Work to complete: Whenever a line below includes "cervical", add it to the tally, then give the total and nothing more.

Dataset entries
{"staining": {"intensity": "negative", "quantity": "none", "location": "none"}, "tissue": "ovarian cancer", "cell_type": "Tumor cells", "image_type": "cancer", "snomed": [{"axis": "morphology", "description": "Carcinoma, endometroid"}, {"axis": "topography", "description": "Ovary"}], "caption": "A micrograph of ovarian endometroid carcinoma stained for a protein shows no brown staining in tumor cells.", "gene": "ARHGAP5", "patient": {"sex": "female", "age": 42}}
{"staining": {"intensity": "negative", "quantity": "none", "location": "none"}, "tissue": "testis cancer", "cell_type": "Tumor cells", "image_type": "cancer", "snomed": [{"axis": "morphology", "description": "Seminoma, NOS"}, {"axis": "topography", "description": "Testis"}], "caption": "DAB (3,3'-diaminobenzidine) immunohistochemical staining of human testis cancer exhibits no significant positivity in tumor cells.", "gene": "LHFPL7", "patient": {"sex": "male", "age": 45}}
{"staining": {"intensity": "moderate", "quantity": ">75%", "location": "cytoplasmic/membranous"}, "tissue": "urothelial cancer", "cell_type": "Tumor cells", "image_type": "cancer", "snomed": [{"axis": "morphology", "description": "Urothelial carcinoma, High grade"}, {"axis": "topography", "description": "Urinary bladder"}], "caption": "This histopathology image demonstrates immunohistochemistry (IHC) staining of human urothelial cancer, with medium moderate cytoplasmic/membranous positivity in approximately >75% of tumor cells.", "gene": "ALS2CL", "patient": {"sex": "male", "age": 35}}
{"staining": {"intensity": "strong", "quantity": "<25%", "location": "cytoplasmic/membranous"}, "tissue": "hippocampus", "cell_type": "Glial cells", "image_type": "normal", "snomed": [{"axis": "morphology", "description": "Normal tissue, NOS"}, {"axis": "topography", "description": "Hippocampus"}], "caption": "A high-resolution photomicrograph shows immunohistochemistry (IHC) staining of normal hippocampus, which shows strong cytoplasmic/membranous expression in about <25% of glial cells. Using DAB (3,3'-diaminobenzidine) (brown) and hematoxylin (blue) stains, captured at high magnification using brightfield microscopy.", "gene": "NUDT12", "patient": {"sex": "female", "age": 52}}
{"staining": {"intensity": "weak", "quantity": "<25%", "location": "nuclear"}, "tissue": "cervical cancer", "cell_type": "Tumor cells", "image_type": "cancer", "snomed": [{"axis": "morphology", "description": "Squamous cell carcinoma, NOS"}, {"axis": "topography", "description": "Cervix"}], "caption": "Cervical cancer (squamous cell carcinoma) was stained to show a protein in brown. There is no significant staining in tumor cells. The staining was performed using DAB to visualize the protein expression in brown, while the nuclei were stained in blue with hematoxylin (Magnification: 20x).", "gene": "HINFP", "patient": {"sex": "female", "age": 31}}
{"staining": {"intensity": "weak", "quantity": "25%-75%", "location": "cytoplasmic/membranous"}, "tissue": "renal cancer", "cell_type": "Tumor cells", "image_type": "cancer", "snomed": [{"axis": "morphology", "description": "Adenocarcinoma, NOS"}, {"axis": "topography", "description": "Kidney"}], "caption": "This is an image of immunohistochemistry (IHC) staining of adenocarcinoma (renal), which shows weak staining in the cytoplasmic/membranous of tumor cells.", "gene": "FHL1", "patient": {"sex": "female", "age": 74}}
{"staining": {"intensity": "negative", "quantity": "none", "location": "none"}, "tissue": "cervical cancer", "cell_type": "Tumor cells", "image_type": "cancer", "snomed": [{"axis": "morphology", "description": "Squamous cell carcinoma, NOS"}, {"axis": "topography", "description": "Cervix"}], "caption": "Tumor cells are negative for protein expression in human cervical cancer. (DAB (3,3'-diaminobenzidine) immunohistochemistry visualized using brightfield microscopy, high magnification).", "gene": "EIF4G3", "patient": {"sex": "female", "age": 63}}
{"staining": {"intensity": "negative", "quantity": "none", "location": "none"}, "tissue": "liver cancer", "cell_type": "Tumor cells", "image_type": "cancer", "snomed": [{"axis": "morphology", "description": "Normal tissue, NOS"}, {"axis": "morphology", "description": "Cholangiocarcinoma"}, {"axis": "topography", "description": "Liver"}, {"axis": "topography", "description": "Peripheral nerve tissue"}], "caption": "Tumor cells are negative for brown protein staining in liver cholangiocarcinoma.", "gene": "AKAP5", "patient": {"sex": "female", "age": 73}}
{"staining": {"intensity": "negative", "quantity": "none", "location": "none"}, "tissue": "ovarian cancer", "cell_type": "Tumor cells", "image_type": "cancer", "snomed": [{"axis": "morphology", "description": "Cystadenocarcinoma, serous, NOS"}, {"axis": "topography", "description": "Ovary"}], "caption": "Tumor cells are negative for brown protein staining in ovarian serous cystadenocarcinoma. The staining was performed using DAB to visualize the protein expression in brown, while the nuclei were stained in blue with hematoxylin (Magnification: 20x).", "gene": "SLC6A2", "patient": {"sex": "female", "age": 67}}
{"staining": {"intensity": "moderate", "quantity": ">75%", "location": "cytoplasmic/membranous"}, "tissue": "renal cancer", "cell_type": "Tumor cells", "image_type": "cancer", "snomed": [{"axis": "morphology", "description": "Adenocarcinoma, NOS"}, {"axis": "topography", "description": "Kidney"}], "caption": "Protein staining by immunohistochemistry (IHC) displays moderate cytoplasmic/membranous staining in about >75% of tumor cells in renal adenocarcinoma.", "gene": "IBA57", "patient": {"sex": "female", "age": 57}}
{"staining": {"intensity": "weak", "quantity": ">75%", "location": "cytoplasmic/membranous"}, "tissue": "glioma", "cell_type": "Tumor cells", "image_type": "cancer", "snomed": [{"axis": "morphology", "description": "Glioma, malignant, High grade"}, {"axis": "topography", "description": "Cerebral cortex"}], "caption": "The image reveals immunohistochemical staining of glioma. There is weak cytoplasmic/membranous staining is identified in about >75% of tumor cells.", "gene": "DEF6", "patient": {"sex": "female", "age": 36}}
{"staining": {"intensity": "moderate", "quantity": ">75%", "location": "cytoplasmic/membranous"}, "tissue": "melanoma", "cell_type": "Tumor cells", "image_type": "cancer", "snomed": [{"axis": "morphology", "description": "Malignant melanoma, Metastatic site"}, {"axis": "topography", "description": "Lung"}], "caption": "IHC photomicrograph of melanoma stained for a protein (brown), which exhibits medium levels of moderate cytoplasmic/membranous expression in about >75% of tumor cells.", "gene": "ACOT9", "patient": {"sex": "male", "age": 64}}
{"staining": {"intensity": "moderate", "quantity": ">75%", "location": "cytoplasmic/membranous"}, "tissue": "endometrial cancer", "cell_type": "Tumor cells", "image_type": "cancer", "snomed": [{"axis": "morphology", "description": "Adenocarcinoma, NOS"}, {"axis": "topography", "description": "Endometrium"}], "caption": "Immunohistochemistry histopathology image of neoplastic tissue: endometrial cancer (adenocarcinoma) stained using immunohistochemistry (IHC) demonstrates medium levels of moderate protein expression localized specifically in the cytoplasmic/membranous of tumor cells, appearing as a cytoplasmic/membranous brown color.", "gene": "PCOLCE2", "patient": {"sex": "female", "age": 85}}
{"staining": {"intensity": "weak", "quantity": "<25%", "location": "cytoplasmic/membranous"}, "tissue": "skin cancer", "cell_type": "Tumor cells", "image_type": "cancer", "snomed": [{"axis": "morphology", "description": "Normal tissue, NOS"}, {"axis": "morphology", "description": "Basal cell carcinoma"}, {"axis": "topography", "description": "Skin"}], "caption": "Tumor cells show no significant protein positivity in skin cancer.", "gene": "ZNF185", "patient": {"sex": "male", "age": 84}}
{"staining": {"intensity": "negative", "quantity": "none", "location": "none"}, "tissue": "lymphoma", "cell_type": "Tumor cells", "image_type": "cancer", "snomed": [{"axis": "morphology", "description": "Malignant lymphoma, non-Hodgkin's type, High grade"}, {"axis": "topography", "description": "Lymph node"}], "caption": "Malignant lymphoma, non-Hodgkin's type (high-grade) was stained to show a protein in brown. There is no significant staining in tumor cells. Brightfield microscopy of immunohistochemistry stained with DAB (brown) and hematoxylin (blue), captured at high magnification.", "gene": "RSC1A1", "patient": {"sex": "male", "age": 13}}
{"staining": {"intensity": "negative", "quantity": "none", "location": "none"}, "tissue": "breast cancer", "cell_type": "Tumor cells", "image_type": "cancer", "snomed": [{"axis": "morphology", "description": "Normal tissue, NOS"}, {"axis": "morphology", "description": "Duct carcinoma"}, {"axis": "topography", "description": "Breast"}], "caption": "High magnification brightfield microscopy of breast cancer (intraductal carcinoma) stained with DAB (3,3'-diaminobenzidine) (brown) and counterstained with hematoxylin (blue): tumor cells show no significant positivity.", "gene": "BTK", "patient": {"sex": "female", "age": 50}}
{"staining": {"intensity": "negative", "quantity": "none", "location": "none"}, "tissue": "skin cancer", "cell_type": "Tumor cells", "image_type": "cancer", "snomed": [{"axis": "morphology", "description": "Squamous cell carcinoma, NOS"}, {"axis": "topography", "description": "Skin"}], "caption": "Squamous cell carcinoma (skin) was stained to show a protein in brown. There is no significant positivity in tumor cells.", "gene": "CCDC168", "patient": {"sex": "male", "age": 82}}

Response to the exercise: 2